Model Fluent Reading: Read aloud often and with expression. Reading aloud helps your child understand what fluent reading sounds like.
* I Read/You Read: You and your child take turns reading a book, making sure he/she is following along or whisper reading along when it’s not his/her turn.
* Echo Read – You read and then the child reads the exact same sentence, using the parent’s model of fluent reading to guide how to change his/her voice to match the text for phrasing, expression, accuracy, etc.
* Choral reading together, as one. Both parent and child reads the page aloud. This helps model appropriate pace and intonation, and encourages your child to match his/ her voice to what your voice is doing
Before Reading: Previewing a text and asking questions are two terrific ways to navigate nonfiction texts. Enjoy spending more time with some fascinating informational books!
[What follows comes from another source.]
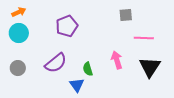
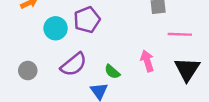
cyan circle: (19, 33) -> (56, 28), moved
green semicircle: (88, 69) -> (112, 72), turned -32

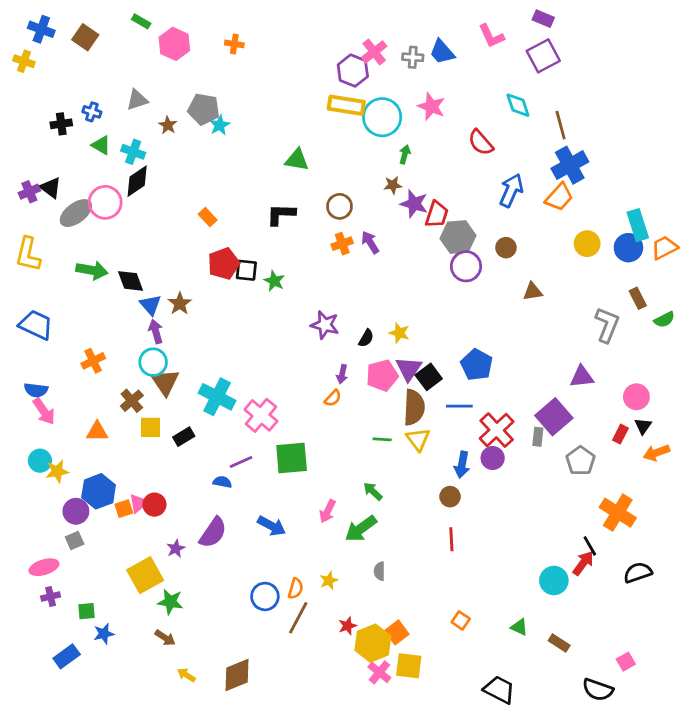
During Reading: Help your child use a map or graphic organizer to keep track of the main ideas of each paragraph.
After Reading: Have your child combine his or her list of main ideas to name what the entire text was mostly about. Help your child create a timeline to sequence the historical events mentioned in the text. Help your child show how scientific ideas or concepts are the same and how they are different.
Ask your child to identify the reasons why the author wrote a text, such as: What was the author trying to answer? explain? describe?
It’s also a good practice to ask your child to show evidence from the text when responding to questions. Your child can reference specific details in the text to support his or her thinking.
Help your child by completing a thinking map to show what ideas are alike and different between two texts on the same topic.
A Day in the Life Use a disposable camera or a phone to capture one day in your child’s life. Start the day by photographing your child asleep just before you wake him or her. Then have your child take a photo every hour throughout the entire day. (Set a timer to help you remember.)
The next day help your child write the details that explain each picture telling why he or she picked the subject, and why it is important to his or her day. Make a title page by writing “A Day in the Life of …”.
Publish the book using construction paper and yarn. Keep the book forever, and show it to everyone. Talking about your child’s ideas is a crucial part of writing. It helps your reluctant writer capture those elusive details that sometimes scramble in the brain.